Sinintha Sibarani, Satu-satunya Hakim yang Menolak Potongan Hukuman Koruptor Edhy Prabowo
TOBATIMES, JAKARTA - Diketahui hukuman sembilan tahun penjara eks Menteri Kelautan dan Perikanan, Edhy Prabowo dalam kasus korupsi ekspor benih lobster telah dipotong menjadi lima tahun penjara.
Sidang tersebut diadili oleh tiga orang hakim agung yakni Sofyan Sitompul sebagai majelis hakim dan anggotanya, Gazalba Saleh serta Sinintha Yuliansih Sibarani.
Hakim Sinintha dikabarkan menolak adanya pemotongan masa hukuman Edhy Prabowo, namun ia kalah suara sehingga putusan tetap pada pengurangan masa tahanan.
Sinintha Yuliansih merupakan hakim ad hoc di Mahkamah Agung dan dilantik pada April 2021 lalu.
Sebelumnya ia tercatat sebagai hakim ad hoc tindak pidana korupsi di PN semarang.
Dikutip dari komisiyudisial.go.id, Kamis (10/3/2022), Sinintha diketahui sepakat dengan adanya penerapan hukuman mati terhadap terdakwa tindak pidana korupsi.
Menurutnya hal tersebut perlu diterapkan sebagai efek jera.
“Selain sanksi badan, sebenarnya sudah banyak wacana-wacana yang diajukan seperti pemiskinan koruptor, adanya kerja paksa, dan itu semua sudah menjadi kajian.

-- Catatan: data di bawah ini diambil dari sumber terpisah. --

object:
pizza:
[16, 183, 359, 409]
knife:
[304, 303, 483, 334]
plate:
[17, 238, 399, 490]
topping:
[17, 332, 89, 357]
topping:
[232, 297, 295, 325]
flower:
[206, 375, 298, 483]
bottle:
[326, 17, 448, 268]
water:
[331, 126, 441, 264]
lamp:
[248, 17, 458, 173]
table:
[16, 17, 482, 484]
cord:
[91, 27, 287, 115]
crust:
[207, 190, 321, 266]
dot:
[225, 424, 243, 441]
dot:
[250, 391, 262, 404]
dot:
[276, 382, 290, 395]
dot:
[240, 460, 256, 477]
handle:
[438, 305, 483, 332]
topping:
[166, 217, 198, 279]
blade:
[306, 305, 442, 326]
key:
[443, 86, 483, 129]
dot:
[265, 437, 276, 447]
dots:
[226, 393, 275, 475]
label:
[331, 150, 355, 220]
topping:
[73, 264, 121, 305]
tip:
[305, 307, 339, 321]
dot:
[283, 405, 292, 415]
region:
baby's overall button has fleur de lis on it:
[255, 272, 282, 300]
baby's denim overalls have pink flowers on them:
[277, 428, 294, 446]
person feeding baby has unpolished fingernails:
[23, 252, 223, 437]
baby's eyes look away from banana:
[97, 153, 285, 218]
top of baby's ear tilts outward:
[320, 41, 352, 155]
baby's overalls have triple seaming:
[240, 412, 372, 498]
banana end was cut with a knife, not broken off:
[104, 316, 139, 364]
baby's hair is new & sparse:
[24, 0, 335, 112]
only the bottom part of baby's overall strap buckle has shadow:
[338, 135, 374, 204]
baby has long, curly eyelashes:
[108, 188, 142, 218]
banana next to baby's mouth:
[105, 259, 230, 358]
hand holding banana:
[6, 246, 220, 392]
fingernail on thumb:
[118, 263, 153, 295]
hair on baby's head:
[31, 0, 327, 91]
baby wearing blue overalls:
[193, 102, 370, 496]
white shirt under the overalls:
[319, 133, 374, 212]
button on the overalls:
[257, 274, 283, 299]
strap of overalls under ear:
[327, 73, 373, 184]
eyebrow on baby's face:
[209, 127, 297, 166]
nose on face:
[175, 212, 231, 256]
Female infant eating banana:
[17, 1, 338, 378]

Namun, memang pelaksanaannya belum sampai di tingkat eksekusi,” ujarnya.
Sinintha sempat menyebut perlu adanya keseriusan dan keteladanan dari para pemimpin dan pelatihan serta pembinaan dan pengawasan terhadap sistem yang dijalankan atau dilaksanakan.
Diketahui Mantan Menteri Kelautan dan Perikanan, Edhy Prabowo diketahui divonis sembilan tahun penjara dalam kasus suap izin budidaya lobster dan izin ekspor benih lobster.
Meski begitu, kini vonis hukum tersebut telah disunat menjadi lima tahun penjara dalam sidang.
Hakim menyebut, hukuman dikurangi lantaran Edhy Prabowo dianggap bekerja dengan baik selama menjadi menteri.
Meski Sinintha menolak adanya pengurangan masa hukuman tersebut, namun putusannya tak bisa berubah lantaran dua hakim lainnya menyetujuinya.
Putusan Mahkamah Agung menyebutkan, terdakwa Edhy Prabowo dipenjara selama lima tahun dengan denda sebesar Rp400 juta.
Tak hanya mengurangi pidana kurungan, MA juga mengurangi pencabutan hak politik dari tiga tahun menjadi dua tahun.
Sebelumnya, majelis hakim Pengadilan Tipikor dalam Pengadilan Negeri Jakarta Pusat menjatuhkan hukuman lima tahun penjara dengan denda Rp 400 juta subsider 6 bulan kurungan.
Atas hukuman tersebut, tim kuasa hukum Edhy mengajukan banding namun ditolak hakim, sehingga Pengadilan Tinggi DKI Jakarta memperberat vonis dari lima tahun menjadi sembilan tahun penjara.
Selain pidana penjara dan denda, hakim juga menjatuhkan pidana tambahan berupa berupa kewajiban membayar uang pengganti sejumlah kurang lebih Rp 9 miliar.
Hakim menyebut, uang pengganti wajib dibayar dalam jangka waktu satu bulan setelah vonis berkekuatan hukum tetap.
Juga menjatuhkan pidana tambahan berupa pencabutan hak pilih dalam jabatan publik selama tiga tahun.